Totale import: mld/e 21,402 Persite il dinamismo delle importazioni che hanno registrato una progressione del 21,4% favorite da una maggioredomanda interna tanto delle imprese (principalmente le industrie di trasformazione) quanto dei consumi.
Principali prodotti importati: prodotti semi-lavorati (23,71%), macchinari e attrezzature (22,07%), prodotti energetici e lubrificanti (19,50), prodotti finiti di consumo (18,91%), prodotti alimentari – bibite e tabacchi (10,10%), prodotti grezzi (6,15%), oro ad uso industriale (0,09%).
Principali prodotti esportati: prodotti finiti di consumo (30,12%), prodotti semilavorati (27,60%), prodotti alimentari – bibite e tabacchi (18,04%), attrezzature (11,64%), prodotti grezzi (10,19%), energia e lubrificanti (2,32%), oro ad uso industriale (0,09).
Principali partner commerciali Paesi Clienti: Francia (32%), Spagna (18%), UK (6%), Italia (4%), India e Paesi Bassi (3,8%).

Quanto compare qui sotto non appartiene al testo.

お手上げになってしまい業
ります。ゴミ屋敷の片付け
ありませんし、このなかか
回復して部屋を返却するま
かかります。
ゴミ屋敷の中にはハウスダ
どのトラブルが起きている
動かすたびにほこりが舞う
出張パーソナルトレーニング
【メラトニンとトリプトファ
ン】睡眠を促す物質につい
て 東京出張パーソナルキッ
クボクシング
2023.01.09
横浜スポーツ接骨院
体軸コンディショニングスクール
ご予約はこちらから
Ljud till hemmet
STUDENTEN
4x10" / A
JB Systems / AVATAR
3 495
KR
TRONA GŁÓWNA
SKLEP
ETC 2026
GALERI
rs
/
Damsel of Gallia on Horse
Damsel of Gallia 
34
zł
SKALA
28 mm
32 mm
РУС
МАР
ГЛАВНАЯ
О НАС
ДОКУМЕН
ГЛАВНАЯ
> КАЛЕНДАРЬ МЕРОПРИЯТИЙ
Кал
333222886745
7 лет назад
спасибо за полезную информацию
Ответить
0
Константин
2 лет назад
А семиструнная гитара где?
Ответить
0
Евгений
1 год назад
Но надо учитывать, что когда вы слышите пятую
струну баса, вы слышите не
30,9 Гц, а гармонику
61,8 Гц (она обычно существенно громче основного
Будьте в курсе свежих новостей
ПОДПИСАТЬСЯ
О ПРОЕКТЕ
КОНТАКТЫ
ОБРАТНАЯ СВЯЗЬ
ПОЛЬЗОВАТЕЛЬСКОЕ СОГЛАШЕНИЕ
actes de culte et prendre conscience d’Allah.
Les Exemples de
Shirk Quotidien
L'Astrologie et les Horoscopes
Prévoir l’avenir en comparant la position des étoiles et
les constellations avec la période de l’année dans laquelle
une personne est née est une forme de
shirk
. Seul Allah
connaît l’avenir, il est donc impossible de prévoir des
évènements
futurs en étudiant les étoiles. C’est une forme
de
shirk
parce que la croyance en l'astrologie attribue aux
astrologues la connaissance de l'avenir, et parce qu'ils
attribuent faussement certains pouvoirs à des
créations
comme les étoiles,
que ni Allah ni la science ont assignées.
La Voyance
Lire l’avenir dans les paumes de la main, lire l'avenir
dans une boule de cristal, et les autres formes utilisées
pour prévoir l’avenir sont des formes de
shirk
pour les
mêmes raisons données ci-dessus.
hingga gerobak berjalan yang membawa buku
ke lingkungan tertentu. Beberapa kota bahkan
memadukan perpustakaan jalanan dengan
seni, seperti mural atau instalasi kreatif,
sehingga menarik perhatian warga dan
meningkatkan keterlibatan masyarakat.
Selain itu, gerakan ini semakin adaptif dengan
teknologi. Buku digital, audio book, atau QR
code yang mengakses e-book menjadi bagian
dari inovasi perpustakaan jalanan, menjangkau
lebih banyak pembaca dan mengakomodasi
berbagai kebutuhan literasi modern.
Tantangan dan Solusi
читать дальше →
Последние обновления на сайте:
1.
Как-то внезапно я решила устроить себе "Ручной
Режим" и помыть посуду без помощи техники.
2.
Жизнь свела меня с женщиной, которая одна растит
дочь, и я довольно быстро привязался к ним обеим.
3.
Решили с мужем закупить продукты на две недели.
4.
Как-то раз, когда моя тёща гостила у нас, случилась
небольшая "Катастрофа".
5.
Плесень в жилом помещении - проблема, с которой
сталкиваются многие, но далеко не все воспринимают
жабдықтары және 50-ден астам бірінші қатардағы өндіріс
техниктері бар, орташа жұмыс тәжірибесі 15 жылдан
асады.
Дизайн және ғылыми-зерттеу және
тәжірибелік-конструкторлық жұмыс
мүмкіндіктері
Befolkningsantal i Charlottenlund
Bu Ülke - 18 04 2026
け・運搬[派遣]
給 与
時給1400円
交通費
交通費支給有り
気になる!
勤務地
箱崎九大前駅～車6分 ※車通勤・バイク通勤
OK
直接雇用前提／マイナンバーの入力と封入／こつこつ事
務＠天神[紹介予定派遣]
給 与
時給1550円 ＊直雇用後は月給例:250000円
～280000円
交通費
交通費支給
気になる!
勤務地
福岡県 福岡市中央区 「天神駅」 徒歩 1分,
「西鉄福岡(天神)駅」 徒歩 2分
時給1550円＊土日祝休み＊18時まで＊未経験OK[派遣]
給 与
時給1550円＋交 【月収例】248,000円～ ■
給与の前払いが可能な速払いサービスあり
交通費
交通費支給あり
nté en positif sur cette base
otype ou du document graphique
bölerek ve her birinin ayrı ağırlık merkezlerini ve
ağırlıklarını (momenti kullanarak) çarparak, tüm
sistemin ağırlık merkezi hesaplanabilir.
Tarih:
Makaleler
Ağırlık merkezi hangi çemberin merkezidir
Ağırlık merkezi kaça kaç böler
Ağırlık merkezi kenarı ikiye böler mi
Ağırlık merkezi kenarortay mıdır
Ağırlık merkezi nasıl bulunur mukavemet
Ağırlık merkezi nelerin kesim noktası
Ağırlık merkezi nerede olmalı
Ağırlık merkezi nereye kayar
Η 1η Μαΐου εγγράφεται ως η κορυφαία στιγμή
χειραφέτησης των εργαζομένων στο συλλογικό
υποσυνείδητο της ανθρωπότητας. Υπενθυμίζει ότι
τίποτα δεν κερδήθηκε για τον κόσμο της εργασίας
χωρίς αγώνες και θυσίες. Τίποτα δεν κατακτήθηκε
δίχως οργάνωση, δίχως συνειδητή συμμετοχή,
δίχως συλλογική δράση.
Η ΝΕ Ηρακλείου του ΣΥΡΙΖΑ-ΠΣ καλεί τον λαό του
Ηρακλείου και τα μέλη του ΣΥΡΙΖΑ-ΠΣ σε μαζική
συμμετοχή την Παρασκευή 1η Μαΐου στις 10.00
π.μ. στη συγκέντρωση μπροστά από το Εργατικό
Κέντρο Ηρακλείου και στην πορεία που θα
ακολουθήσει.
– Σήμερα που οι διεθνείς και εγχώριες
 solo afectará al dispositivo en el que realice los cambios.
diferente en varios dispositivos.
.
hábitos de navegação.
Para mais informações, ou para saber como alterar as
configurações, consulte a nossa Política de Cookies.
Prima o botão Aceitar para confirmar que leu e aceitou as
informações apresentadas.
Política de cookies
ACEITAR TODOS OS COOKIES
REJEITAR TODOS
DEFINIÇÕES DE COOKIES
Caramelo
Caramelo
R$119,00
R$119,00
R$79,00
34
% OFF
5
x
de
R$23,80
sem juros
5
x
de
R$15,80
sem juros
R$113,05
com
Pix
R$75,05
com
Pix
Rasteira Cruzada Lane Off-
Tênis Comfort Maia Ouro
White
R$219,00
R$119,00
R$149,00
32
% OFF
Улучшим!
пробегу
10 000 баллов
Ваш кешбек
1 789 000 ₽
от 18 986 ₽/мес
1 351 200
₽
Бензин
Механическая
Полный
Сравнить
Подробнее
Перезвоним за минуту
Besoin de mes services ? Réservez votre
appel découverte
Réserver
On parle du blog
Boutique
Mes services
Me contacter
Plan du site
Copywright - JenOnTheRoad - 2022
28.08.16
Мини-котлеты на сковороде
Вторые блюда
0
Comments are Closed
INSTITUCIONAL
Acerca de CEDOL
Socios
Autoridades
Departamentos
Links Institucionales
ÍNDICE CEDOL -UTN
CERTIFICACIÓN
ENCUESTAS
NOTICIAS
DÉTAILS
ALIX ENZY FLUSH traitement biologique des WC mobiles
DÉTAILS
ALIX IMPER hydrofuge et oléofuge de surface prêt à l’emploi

Paesi Fornitori: Francia (18%), Spagna (11%), Arabia Saudita (8%), Italia (7%), Cina Germania Usa (5%).
Interscambio con l’Italia Saldo commerciale: mld/e -0,381 Principali voci dell’export italiano: macchinari industriali (mln/e 74), tessuti (mln/e 73), prodotti petroliferi raffinati (mln/e 36), attrezzature industriali (mln/e 34), prodotii chimici di base (mln/e 30). Principali voci dell’import italiano: abbigliamento (mln/e 65), prodotti ittici (mln/e 59), fili e cavi Isolati (mln/e 33), prodotti chimici di base (mln/e 26), va rilevata la contrazione dei nostri acquisti di prodotti agricoli, ma va constatata la ripresa del comparto calzaturiero (mln/e 11).
Investimenti esteri (principali Paesi) Paesi di provenienza: la Francia è il primo paese investitore, seguito da Spagna, Regno Unito, Germania, U.S.A., Svizzera, E.A.U. L’Italia si colloca all’ottavo posto. Paesi di destinazione: Tunisia ed Africa. Verso il resto del mondo si realizzano pochi investimenti a titolo privato, aiutati da alcuni fondi nazionali.
Investimenti esteri (principali settori) Il regime degli investimenti esteri è regolato dalla Carta degli Investimenti Esteri del 1995: gli investitori stranieri godono dei medesimi diritti di quelli locali; gli investimenti sono ammessi in tutti i settori, con l’eccezione di alcune attività riservate allo Stato (ad esempio estrazione di fosfati) e la proprietà di terreni agricoli. Grazie anche alla legislazione favorevole si è assistito ad un incremento degli investimenti diretti esteri. I principali settori sono l’immobiliare, l’industria e le assicurazioni; in aumento, negli ultimi anni, anche quelli diretti nei settori del turismo e delle telecomunicazioni. Verso il paese: turismo, immobiliare, commercio, industria, banche. Italiani verso il paese: materiali da costruzione, appalti lavori pubblici, materiali di microelettronica, in ascesa investimenti nel tessile e nei servizi. All’estero del paese: turismo, artigianato, settore minerario, servizi.